_Exercise prompt_.
Repeat the records below word for word, starting at the line that has "Judge by the" and stopping after the line that has "Answer: on your left". Leave the pictures out.

*** Available records Section Begins ***

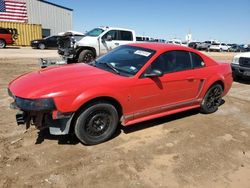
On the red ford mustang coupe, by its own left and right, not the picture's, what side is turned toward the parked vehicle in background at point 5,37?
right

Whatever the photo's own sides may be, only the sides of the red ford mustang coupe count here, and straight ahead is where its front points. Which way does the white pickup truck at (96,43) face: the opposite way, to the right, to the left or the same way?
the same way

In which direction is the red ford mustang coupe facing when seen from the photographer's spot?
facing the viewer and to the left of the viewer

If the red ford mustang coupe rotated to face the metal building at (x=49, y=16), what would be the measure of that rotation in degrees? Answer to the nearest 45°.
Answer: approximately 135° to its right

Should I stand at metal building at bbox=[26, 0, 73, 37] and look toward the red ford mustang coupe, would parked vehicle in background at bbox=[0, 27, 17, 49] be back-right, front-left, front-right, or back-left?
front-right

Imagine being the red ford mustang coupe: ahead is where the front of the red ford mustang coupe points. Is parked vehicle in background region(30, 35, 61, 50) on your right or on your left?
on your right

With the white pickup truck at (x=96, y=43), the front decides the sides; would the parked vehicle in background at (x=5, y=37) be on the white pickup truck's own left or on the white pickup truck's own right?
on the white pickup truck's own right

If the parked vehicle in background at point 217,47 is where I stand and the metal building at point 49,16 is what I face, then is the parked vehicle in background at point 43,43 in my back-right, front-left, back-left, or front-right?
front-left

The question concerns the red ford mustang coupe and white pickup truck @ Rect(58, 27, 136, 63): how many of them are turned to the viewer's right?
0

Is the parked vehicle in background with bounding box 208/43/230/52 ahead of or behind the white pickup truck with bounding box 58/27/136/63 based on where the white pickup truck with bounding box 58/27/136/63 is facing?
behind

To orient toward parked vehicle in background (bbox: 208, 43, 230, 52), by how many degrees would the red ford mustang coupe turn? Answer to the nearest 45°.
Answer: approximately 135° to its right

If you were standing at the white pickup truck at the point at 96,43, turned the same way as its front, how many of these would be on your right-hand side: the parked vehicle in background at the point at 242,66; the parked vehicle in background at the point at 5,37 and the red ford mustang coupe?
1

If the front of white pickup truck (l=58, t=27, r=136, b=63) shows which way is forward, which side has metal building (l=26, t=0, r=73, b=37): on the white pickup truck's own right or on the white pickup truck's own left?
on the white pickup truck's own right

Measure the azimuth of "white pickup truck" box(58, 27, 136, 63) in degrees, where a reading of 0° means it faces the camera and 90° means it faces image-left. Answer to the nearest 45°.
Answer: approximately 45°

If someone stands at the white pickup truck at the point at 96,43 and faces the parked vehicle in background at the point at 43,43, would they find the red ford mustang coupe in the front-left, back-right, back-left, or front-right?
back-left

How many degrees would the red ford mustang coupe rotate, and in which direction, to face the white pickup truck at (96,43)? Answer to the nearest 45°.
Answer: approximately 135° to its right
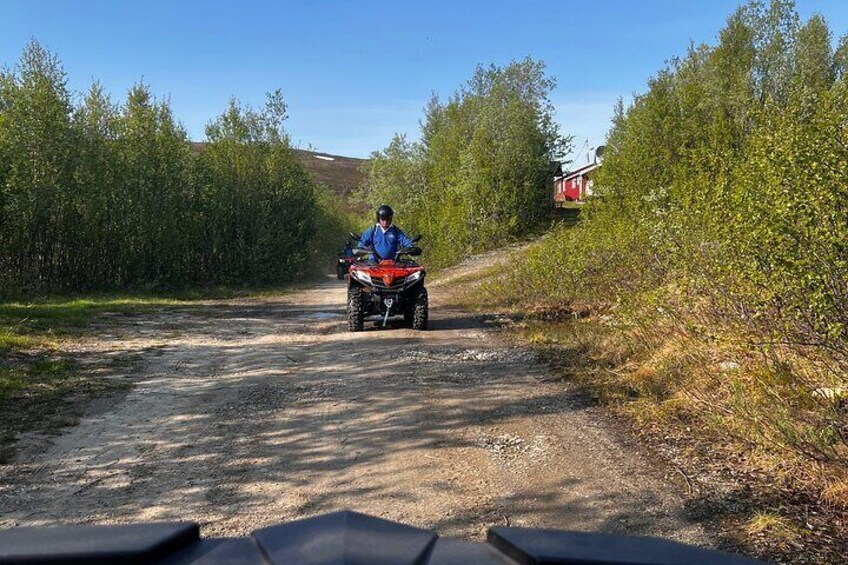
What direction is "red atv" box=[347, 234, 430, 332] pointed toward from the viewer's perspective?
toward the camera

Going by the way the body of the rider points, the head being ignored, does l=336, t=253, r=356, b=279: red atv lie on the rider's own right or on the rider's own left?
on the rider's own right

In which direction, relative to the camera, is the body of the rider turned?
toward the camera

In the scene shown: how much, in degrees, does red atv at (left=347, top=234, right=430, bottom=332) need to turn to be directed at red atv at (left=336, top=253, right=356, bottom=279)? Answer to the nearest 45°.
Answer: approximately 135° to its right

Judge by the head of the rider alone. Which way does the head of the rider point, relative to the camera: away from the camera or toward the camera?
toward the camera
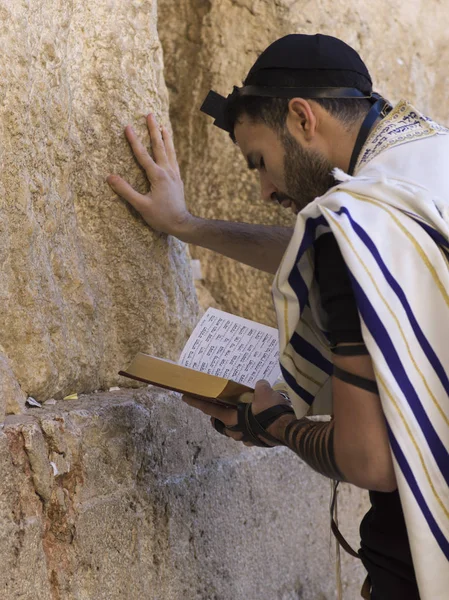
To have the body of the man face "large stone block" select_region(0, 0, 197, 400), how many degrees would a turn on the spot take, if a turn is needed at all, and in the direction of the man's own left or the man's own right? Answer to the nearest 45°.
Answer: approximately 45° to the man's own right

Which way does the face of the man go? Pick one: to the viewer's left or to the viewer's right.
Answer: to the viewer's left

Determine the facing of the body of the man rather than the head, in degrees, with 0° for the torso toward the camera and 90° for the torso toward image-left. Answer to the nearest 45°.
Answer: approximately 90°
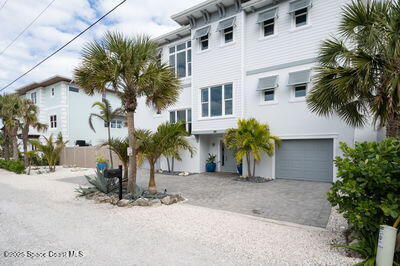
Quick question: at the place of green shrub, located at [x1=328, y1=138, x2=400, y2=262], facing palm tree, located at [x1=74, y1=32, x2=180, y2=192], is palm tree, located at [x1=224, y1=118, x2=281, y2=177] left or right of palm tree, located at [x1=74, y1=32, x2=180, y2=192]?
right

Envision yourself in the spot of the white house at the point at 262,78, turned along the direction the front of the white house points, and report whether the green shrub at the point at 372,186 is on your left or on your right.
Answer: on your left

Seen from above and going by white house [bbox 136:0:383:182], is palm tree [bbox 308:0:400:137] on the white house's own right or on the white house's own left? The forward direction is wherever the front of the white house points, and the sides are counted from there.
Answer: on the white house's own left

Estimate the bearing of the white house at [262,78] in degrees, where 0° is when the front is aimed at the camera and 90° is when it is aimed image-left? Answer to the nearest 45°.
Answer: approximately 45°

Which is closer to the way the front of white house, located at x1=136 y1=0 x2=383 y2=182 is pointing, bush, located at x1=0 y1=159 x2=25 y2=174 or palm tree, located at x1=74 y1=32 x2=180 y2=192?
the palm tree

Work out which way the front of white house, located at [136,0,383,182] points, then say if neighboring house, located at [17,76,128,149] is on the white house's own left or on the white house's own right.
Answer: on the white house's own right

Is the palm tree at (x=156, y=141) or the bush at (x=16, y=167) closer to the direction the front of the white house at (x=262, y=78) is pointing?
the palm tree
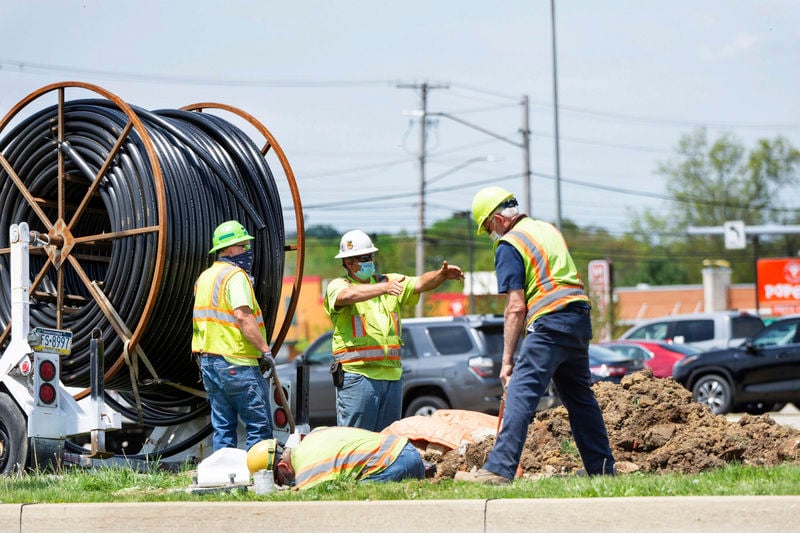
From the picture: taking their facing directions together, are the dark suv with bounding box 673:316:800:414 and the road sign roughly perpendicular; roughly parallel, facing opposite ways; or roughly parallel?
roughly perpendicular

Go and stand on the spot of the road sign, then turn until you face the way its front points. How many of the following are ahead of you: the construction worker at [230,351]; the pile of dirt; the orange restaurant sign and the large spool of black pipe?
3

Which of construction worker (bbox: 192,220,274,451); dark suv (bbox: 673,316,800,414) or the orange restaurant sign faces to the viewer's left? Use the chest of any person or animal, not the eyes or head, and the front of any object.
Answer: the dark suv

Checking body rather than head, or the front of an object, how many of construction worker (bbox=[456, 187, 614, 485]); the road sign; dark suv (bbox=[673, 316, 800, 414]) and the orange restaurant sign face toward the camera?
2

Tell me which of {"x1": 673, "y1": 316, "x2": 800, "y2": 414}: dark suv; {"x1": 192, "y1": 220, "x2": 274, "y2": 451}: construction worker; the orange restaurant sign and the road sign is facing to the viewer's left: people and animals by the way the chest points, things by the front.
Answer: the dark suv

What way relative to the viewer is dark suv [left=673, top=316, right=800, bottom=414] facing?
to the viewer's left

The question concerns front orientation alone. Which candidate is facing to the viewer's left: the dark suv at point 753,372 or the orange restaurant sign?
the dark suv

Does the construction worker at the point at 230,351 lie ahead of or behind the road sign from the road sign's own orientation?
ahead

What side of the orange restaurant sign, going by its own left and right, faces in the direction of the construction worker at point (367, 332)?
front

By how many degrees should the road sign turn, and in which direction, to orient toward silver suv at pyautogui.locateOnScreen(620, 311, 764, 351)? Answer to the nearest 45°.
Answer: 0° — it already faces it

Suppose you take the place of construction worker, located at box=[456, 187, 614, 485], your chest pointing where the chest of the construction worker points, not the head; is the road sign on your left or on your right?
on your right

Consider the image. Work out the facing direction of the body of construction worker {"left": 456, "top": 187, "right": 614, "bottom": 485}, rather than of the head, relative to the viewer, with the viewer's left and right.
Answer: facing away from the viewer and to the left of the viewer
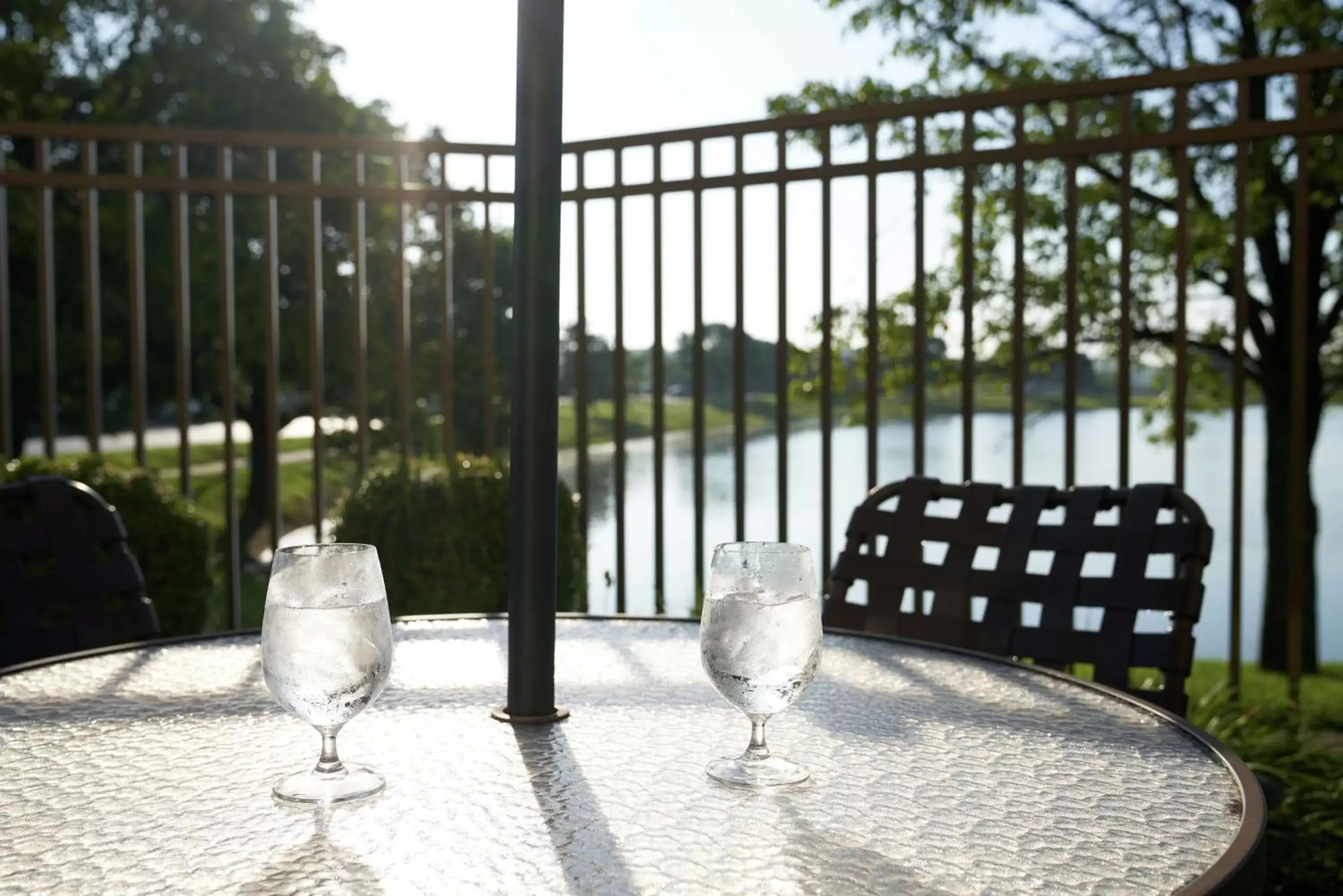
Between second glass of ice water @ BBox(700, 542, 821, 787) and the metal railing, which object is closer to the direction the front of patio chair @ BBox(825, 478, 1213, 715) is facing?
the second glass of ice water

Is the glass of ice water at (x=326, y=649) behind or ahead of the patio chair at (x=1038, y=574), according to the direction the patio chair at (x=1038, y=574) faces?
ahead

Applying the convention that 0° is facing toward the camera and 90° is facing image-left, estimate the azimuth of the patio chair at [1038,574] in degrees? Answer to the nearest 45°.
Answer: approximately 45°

*** Available records Section Ends ***

_Worked solution_.
Judge by the head of the rider alone. Which way does the head of the rider point, relative to the camera: away from the camera or toward the camera?
toward the camera
To have the body of the man face "large stone block" select_region(0, 0, 197, 400), how many degrees would a turn on the spot take, if a turn is needed at all, and in the direction of the man's own left or the man's own right? Answer to the nearest 45°.
Answer: approximately 45° to the man's own right

Which way does the face of the man go? Pick one: to the viewer's left or to the viewer's right.
Answer: to the viewer's left

Determine the facing of the body of the man rather than the head, in degrees, with 0° for the torso toward the camera and 90° for the torso toward image-left. Answer to the nearest 45°.
Answer: approximately 90°
Quick question: at the place of green shrub, located at [x1=328, y1=138, x2=400, y2=262], facing palm tree, located at [x1=74, y1=32, x2=180, y2=192], is palm tree, located at [x1=224, y1=118, x2=281, y2=177] left or right of palm tree, located at [x1=74, y1=32, x2=180, y2=192]?
right

Envision yourself in the spot of the white house at the point at 262,78, turned along the direction the front of the white house points, and report whether the green shrub at the point at 372,186 is on your left or on your right.
Answer: on your left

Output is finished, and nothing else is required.